THE ELEMENTS OF LAW
INTRODUCTION
The Elements of Law was Hobbes’s first complete philosophical work. It was distributed in manuscript form in 1640, but Hobbes didn’t have it printed. Without Hobbes’s permission, it was printed (very inaccurately) in two volumes, in 1650 and 1651 (or 1649 and 1650), with the titles Human Nature (Part I, chapters 1–13), and De Corpore Politico (‘The Body Politic,’ consisting of the rest of Part I, and Part II.). Molesworth (EW IV) based his edition on the printed versions, and the correct version was first published by F. Tönnies in, The Elements of Law: Natural and Politic (London, 1889). It is this version which I use.
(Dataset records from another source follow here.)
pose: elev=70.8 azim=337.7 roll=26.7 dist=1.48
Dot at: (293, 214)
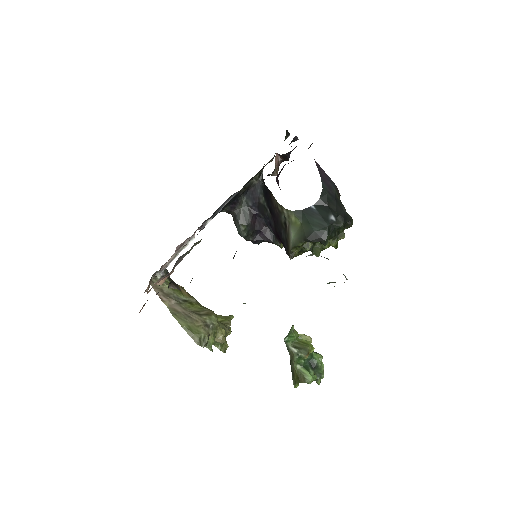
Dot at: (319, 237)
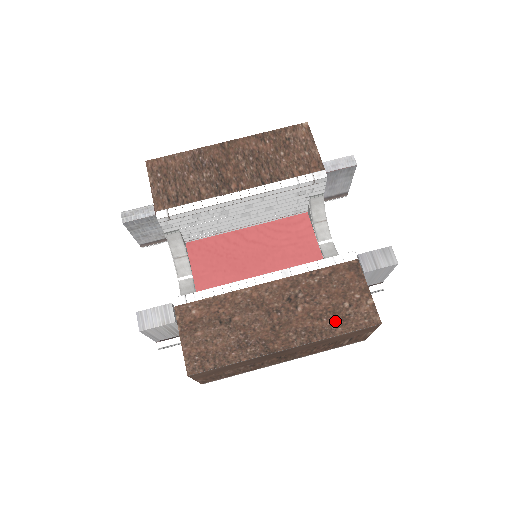
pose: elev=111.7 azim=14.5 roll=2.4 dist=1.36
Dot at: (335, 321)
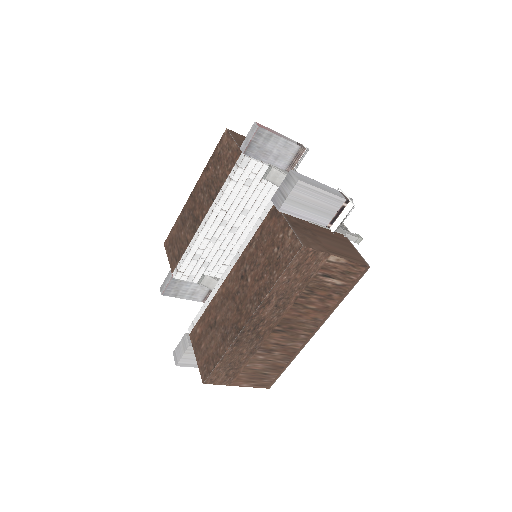
Dot at: (271, 271)
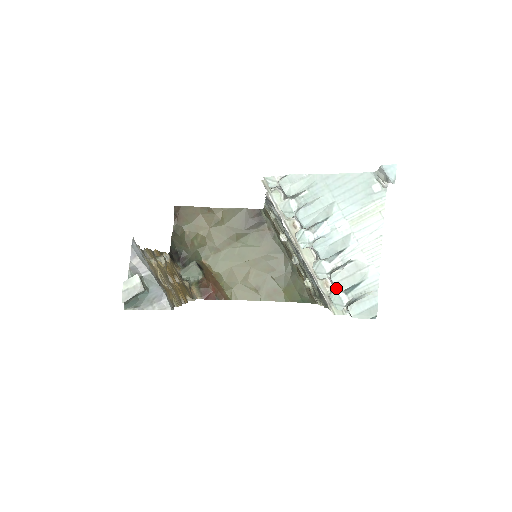
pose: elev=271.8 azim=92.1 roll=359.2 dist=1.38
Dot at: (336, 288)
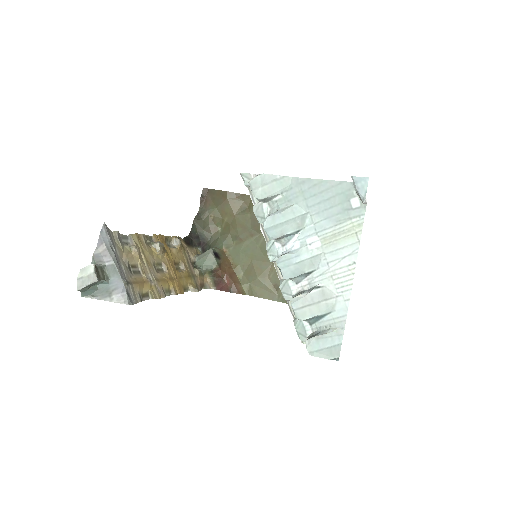
Dot at: (295, 316)
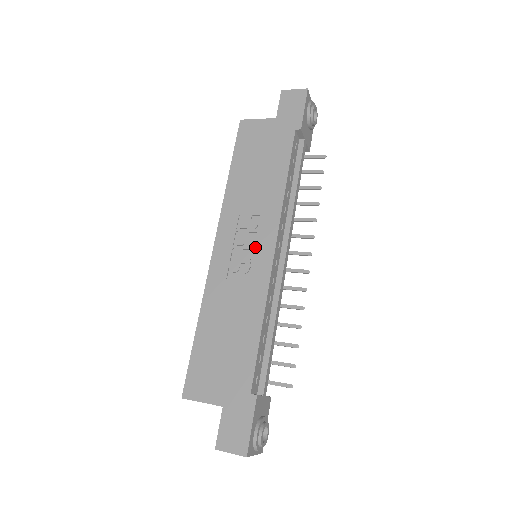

Part I was Hobbes’s first draft for Section 2 (On the Human Being) of his projected Elements of Philosophy. But as we shall see, although it is quite close to Part I of Leviathan, the eventual On the Human Being turned out very differently.
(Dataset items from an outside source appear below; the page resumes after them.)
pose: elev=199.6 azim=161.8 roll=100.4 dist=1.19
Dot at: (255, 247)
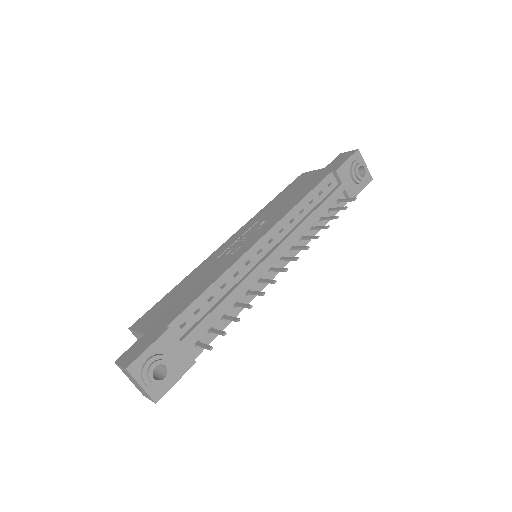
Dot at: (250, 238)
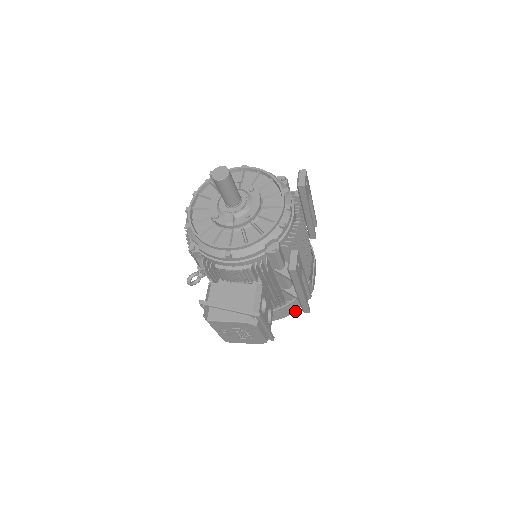
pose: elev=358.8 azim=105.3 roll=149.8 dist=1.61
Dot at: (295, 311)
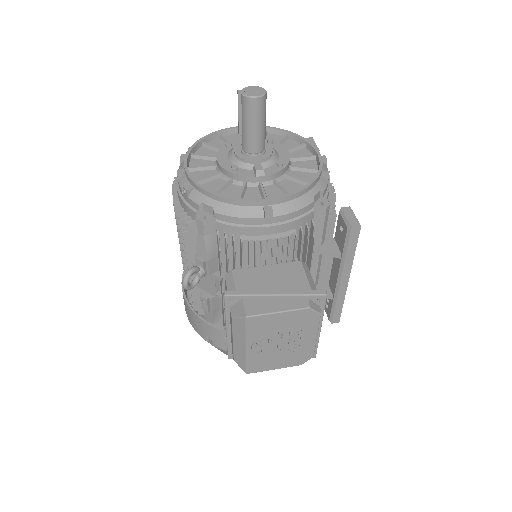
Dot at: occluded
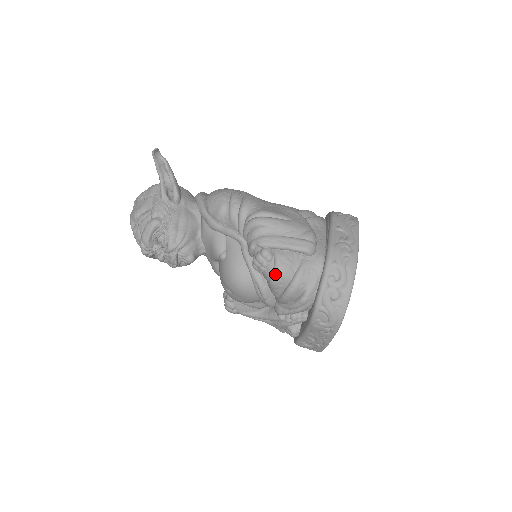
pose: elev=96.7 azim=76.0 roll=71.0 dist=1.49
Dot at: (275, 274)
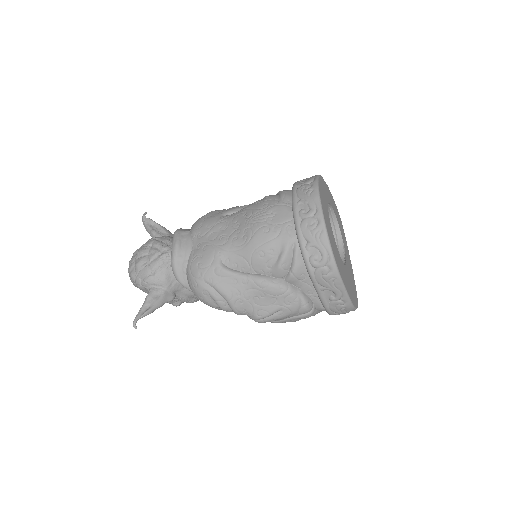
Dot at: occluded
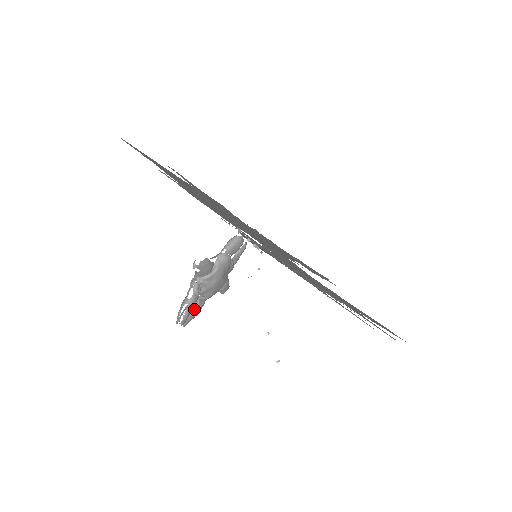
I have a sneaking sympathy with the original editor, who saw an obvious break at the end of chapter 13. This is the point at which Hobbes starts discussing how human beings interact in a state of nature, as a transition to his discussion of civil society in Part 2. The last six chapters of Part 1 are certainly not metaphysics or epistemology, and belong more to ethics or political philosophy. I have included everything up to the end of chapter 13, apart from two chapters and a few other passages which consist of nothing but detailed definitions of affections of the human mind.
I have translated Hobbes’s English into modern English, on exactly the same principles as I have used for translating from other languages. This is one of the few extended expositions of Hobbes’s philosophy which does not have a Latin version corresponding to it more or less accurately.